Work request: From the first line of the data below through the line holding "لومڑی نے بڑی", write out each line exactly as it stands.

Entries taken from a collection:
------

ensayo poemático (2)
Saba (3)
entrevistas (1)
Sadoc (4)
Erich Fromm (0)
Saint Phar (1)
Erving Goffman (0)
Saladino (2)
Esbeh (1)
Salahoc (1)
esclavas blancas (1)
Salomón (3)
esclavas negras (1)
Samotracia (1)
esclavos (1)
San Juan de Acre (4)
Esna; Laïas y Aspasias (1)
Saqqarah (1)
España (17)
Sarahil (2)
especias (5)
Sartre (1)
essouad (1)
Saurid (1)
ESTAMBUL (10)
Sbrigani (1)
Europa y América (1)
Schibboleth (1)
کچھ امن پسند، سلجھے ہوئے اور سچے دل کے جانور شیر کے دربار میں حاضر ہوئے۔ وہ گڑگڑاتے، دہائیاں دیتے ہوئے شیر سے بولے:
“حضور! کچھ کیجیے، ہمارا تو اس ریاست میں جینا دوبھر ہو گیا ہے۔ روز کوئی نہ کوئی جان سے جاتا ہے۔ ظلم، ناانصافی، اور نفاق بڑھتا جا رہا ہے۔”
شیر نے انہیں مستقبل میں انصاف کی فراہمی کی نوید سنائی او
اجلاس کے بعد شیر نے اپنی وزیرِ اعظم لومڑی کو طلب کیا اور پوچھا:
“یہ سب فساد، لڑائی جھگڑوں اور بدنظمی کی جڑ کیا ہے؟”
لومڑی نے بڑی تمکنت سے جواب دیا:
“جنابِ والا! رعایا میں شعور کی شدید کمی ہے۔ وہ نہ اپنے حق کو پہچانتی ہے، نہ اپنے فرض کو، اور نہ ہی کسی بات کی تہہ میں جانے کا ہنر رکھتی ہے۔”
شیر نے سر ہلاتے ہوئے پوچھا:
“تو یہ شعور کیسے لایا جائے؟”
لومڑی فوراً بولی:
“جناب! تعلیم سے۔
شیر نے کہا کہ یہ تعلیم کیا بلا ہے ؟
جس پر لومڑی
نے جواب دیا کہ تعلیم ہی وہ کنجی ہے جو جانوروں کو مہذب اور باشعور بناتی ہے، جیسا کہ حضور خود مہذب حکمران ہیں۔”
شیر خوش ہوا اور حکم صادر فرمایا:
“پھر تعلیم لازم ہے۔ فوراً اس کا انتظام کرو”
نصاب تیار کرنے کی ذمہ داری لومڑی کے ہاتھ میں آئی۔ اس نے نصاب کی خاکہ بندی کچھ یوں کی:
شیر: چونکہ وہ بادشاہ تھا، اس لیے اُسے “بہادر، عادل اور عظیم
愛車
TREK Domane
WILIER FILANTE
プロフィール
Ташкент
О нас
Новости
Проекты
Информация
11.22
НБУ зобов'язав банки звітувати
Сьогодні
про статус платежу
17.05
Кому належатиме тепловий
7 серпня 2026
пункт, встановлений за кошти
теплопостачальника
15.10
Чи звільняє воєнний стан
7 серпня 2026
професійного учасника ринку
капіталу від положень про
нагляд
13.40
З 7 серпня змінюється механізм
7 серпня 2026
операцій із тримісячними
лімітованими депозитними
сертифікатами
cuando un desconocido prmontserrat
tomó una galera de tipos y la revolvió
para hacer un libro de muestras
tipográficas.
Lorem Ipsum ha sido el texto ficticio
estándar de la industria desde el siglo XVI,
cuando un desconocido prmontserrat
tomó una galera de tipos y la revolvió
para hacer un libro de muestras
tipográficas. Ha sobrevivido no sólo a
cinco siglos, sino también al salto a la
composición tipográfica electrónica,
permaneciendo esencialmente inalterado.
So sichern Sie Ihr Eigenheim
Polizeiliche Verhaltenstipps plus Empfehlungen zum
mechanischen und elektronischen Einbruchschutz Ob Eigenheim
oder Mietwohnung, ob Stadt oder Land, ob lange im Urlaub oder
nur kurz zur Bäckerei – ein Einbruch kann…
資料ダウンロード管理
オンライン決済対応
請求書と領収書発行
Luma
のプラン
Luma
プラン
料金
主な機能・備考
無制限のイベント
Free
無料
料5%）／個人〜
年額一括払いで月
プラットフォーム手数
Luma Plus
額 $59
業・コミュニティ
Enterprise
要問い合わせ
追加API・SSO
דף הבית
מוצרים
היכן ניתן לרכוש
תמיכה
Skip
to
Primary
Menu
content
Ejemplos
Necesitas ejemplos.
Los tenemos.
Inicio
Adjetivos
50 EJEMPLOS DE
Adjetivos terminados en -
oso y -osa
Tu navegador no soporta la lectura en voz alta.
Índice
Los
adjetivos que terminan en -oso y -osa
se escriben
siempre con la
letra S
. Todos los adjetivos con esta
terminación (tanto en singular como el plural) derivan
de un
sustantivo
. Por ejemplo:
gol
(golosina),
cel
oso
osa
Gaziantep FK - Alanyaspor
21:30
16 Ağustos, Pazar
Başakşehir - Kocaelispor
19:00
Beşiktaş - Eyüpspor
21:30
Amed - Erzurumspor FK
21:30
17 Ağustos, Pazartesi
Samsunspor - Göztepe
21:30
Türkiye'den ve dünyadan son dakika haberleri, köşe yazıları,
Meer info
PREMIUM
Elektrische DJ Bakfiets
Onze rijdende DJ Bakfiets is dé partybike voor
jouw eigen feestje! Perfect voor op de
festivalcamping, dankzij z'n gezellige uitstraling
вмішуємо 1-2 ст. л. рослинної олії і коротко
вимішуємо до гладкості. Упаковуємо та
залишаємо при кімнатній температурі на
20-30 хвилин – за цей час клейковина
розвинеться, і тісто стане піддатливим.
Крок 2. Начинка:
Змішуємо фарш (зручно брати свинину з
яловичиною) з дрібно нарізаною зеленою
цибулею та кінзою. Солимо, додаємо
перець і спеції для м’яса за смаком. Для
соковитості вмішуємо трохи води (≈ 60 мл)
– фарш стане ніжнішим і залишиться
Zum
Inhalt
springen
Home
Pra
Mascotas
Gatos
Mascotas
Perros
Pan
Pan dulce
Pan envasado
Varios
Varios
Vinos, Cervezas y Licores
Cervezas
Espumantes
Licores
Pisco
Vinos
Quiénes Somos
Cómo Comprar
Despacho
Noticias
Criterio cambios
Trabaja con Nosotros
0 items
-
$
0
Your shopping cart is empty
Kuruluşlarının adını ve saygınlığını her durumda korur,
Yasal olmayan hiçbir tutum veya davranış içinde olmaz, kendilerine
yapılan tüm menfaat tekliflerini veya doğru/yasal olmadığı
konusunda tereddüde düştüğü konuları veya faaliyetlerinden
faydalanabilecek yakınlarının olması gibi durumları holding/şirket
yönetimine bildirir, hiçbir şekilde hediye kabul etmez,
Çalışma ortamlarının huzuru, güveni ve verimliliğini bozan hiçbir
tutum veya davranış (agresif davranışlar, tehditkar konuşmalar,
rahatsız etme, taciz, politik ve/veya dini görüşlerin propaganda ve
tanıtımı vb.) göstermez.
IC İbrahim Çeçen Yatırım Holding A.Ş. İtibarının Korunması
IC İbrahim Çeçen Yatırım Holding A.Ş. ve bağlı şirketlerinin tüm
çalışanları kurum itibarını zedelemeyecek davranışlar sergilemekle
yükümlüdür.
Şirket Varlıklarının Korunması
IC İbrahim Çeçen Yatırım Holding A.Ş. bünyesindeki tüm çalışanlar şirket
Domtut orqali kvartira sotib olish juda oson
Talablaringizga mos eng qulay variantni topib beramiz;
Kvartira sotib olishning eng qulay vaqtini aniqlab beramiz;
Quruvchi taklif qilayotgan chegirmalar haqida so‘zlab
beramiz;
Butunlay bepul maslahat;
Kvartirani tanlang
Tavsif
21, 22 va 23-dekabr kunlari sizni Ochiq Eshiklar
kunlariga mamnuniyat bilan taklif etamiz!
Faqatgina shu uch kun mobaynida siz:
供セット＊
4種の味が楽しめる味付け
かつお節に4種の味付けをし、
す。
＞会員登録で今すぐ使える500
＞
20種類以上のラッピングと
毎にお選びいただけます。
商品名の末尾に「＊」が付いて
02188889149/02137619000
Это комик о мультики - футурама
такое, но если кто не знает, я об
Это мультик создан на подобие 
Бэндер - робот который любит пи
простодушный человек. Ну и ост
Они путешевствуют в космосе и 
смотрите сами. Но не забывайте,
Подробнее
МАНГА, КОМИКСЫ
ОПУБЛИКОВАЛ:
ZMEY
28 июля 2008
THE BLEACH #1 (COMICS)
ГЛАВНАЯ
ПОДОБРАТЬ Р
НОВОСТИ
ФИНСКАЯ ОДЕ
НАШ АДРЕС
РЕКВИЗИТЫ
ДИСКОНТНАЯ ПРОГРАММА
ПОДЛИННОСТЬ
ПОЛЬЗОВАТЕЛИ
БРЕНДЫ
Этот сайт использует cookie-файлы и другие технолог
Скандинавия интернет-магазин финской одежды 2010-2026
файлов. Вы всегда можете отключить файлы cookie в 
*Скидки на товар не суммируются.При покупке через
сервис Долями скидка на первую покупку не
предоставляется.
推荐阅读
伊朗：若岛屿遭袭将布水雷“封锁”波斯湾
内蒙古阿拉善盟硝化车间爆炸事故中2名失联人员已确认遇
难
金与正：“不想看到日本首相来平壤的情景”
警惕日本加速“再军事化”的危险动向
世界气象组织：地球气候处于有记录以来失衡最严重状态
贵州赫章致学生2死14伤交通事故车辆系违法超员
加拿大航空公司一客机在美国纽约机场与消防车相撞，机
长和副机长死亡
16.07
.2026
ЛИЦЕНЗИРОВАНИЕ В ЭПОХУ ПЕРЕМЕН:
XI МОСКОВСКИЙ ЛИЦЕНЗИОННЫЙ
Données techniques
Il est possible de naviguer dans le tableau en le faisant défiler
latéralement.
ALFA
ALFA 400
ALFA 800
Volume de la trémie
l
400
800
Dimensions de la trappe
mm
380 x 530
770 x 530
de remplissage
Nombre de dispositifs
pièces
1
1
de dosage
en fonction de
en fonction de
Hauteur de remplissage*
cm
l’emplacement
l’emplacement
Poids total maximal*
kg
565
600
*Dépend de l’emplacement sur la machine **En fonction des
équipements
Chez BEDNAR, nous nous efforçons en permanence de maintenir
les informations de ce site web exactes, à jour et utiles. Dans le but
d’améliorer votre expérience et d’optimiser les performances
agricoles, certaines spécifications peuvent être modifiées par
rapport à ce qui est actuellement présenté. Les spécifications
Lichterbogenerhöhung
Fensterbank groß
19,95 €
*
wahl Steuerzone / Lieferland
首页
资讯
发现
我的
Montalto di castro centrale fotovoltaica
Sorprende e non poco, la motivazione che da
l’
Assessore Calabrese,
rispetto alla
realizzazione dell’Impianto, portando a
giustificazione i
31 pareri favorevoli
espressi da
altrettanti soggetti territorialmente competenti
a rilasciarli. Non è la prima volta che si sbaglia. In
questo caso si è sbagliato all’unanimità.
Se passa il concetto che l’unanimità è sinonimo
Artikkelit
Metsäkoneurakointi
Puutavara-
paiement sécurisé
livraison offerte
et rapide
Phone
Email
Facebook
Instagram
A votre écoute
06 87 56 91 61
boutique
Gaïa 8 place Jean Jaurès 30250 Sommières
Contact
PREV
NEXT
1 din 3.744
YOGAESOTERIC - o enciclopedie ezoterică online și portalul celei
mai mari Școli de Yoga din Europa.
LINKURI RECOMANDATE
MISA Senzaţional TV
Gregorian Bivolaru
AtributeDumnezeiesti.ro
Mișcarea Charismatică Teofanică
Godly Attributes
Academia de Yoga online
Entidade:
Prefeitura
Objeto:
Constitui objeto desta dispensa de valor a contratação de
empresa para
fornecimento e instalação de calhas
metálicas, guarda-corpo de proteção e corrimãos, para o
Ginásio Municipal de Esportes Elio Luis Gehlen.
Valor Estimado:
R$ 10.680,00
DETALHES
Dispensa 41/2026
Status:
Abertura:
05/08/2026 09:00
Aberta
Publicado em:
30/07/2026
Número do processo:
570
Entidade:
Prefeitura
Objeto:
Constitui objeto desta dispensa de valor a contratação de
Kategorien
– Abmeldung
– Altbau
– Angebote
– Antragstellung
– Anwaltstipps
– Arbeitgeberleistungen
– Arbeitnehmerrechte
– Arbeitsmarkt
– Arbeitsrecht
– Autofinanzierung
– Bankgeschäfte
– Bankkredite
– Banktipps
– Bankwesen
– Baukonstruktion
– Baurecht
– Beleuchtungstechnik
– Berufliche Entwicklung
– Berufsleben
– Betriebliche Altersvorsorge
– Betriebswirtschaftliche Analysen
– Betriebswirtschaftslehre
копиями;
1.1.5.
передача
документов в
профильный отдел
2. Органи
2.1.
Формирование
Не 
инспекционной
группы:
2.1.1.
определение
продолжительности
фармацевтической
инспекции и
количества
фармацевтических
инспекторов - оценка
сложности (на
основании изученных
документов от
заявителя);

------

Answer section:
ensayo poemático (2)
Saba (3)
entrevistas (1)
Sadoc (4)
Erich Fromm (0)
Saint Phar (1)
Erving Goffman (0)
Saladino (2)
Esbeh (1)
Salahoc (1)
esclavas blancas (1)
Salomón (3)
esclavas negras (1)
Samotracia (1)
esclavos (1)
San Juan de Acre (4)
Esna; Laïas y Aspasias (1)
Saqqarah (1)
España (17)
Sarahil (2)
especias (5)
Sartre (1)
essouad (1)
Saurid (1)
ESTAMBUL (10)
Sbrigani (1)
Europa y América (1)
Schibboleth (1)
کچھ امن پسند، سلجھے ہوئے اور سچے دل کے جانور شیر کے دربار میں حاضر ہوئے۔ وہ گڑگڑاتے، دہائیاں دیتے ہوئے شیر سے بولے:
“حضور! کچھ کیجیے، ہمارا تو اس ریاست میں جینا دوبھر ہو گیا ہے۔ روز کوئی نہ کوئی جان سے جاتا ہے۔ ظلم، ناانصافی، اور نفاق بڑھتا جا رہا ہے۔”
شیر نے انہیں مستقبل میں انصاف کی فراہمی کی نوید سنائی او
اجلاس کے بعد شیر نے اپنی وزیرِ اعظم لومڑی کو طلب کیا اور پوچھا:
“یہ سب فساد، لڑائی جھگڑوں اور بدنظمی کی جڑ کیا ہے؟”
لومڑی نے بڑی تمکنت سے جواب دیا:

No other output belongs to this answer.